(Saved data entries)
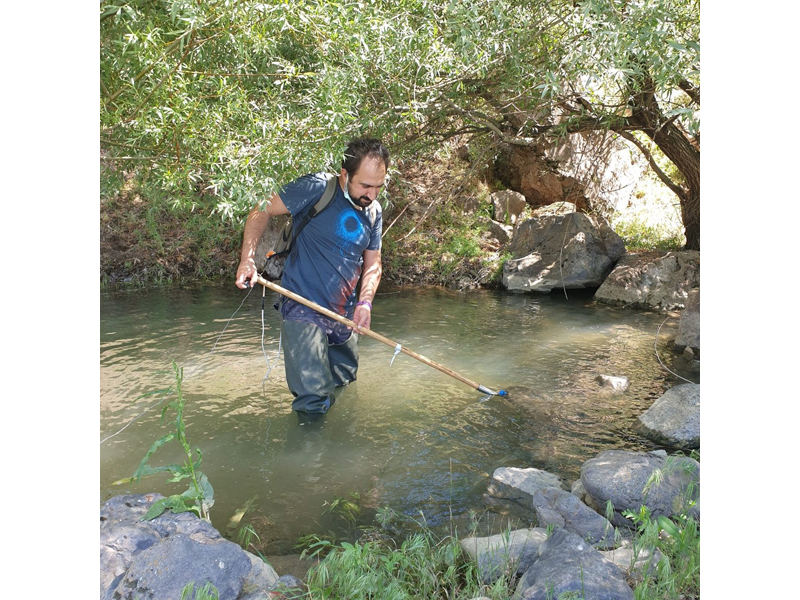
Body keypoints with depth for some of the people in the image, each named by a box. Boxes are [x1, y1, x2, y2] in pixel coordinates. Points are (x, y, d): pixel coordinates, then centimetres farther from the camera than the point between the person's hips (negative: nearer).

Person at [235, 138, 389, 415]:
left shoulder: (374, 212, 5)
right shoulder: (317, 189, -15)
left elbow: (372, 264, 9)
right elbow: (262, 211, -8)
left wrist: (365, 301, -8)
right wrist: (248, 259, -17)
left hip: (344, 315, 7)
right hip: (303, 309, -7)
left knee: (345, 383, 24)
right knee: (313, 400, -13)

AIM OF THE EXERCISE -> With the pictures dropped, give every entry above again exactly.

EXERCISE ANSWER ->
Body keypoints with depth for some of the people in the image, each named by a box. Boxes are [x1, y1, x2, y2] in pixel coordinates. Points are (x, y, d): pixel coordinates, then centimetres farther from the camera than the point between the person's hips (negative: nearer).

Person at [235, 138, 389, 415]:
left shoulder: (374, 212, 5)
right shoulder: (317, 189, -15)
left elbow: (372, 264, 9)
right elbow: (262, 211, -8)
left wrist: (365, 301, -8)
right wrist: (248, 259, -17)
left hip: (344, 315, 7)
right hip: (303, 309, -7)
left knee: (345, 383, 24)
right knee: (313, 400, -13)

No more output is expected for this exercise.